> _GIVEN TEXT_
———
Over the last decade, renewable generators have experienced significant growth, while traditional fossil-fueled generators have seen their output decline, with many facilities opting to retire.  This national trend is evident in the four largest ISO/RTO markets that have substantial amounts of renewable, natural gas, and coal generation (ERCOT, MISO, PJM, and SPP), as the tables below show.[i]

Regional share of generation, 2010-2020

Three of these regions (ERCOT, MISO, and SPP) were subject to this year’s extreme winter storm on February 15-18.  In each region, record cold temperatures led to high power demand and also caused generator outages that greatly reduced available capacity and forced the grid operator into emergency load-shedding.  Despite difficult conditions, the dispatchable coal and gas generators were able to increase their collective share of electricity production by an average of 13 percent during the emergency when compared to their production a year earlier.  Renewable generation production dropped by nearly half in ERCOT and SPP during the grid emergency, largely due to a lack of wind generation availability.

Performance of generators before and during 2/15 – 2/18 grid emergency[ii]

Wind generation is not always available when power demand peaks, but it is possible to maintain dispatchable generators that can step in when needed.  Unfortunately, weak electricity prices have driven the recent retirement of a number of dispatchable generators in the very regions that were starved for power in February.[iii]

  • In ERCOT, 5,500 MW of coal capacity and 2,900 MW of natural gas generation have retired since 2016.   These total nearly 12 percent of the roughly 71,000 MW of coal and gas generation that remain online in ERCOT.
———
> _DATA UNDER STUDY_

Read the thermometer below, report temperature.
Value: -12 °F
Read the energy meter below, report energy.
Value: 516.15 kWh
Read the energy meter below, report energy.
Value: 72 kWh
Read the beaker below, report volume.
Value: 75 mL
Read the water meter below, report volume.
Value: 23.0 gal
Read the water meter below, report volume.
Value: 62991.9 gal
———
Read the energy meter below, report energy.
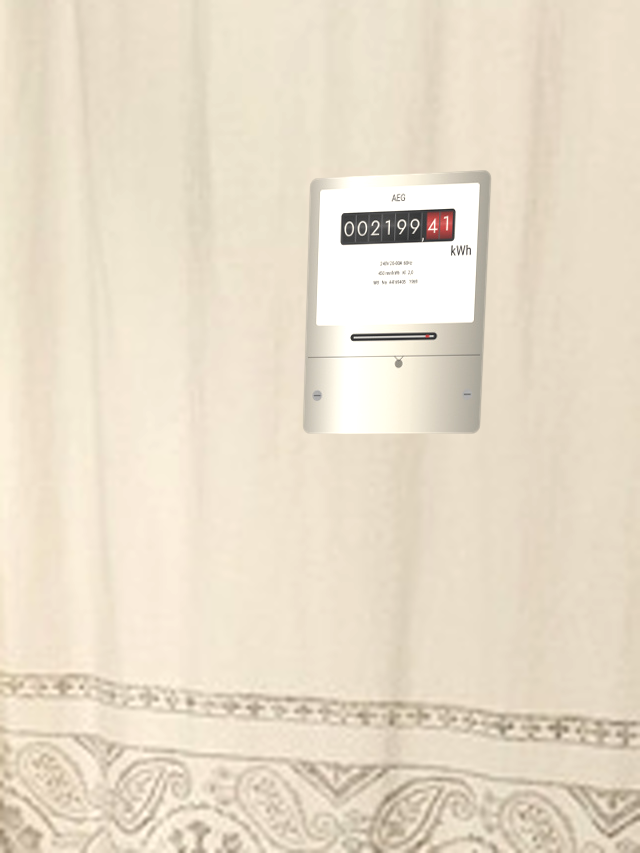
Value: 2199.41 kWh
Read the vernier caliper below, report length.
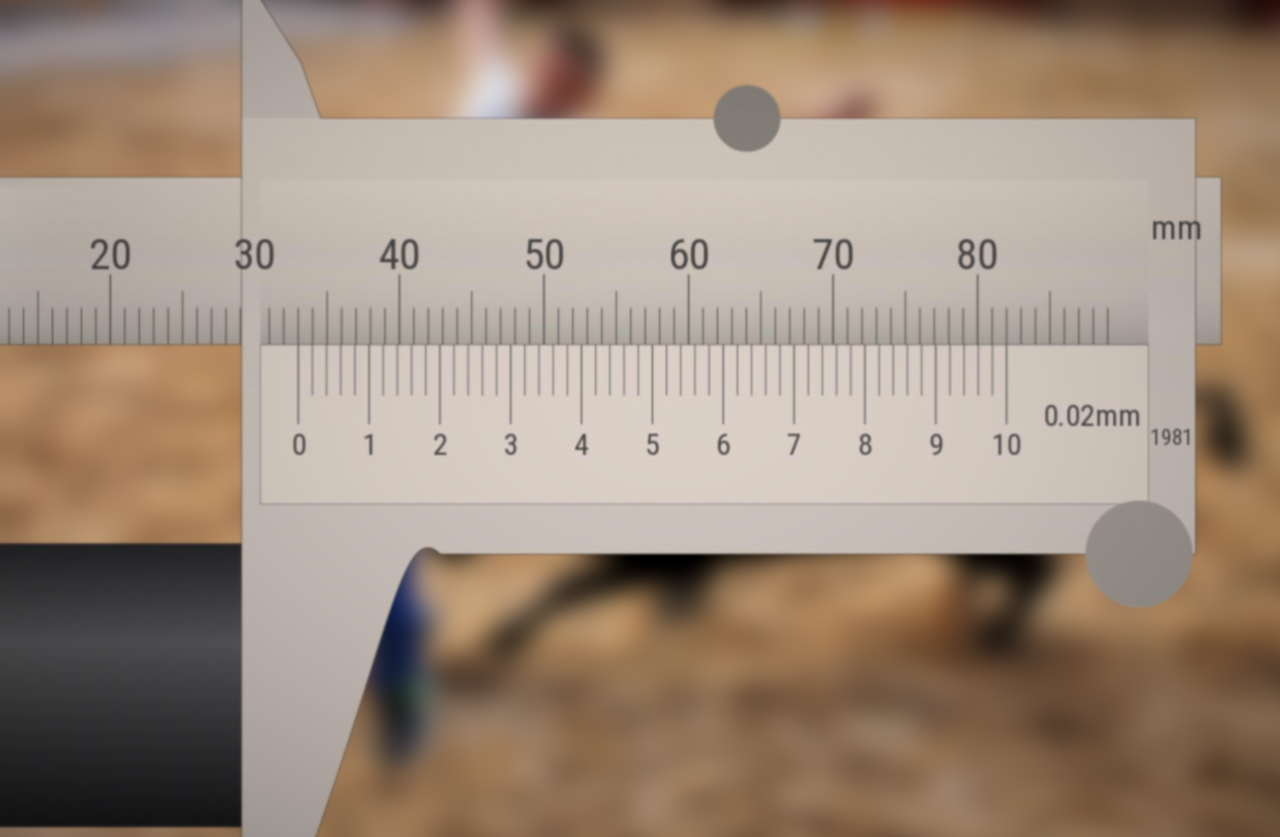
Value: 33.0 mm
———
> _TASKS AND EXERCISES_
1. Reproduce the section of the passage on power generation from "Wind generation is" up to and including "online in ERCOT.".
2. List every ISO/RTO market that the passage on power generation names.

> _RESULTS FOR THE EXERCISE_
1.
Wind generation is not always available when power demand peaks, but it is possible to maintain dispatchable generators that can step in when needed.  Unfortunately, weak electricity prices have driven the recent retirement of a number of dispatchable generators in the very regions that were starved for power in February.[iii]

  • In ERCOT, 5,500 MW of coal capacity and 2,900 MW of natural gas generation have retired since 2016.   These total nearly 12 percent of the roughly 71,000 MW of coal and gas generation that remain online in ERCOT.

2. ERCOT, MISO, PJM, SPP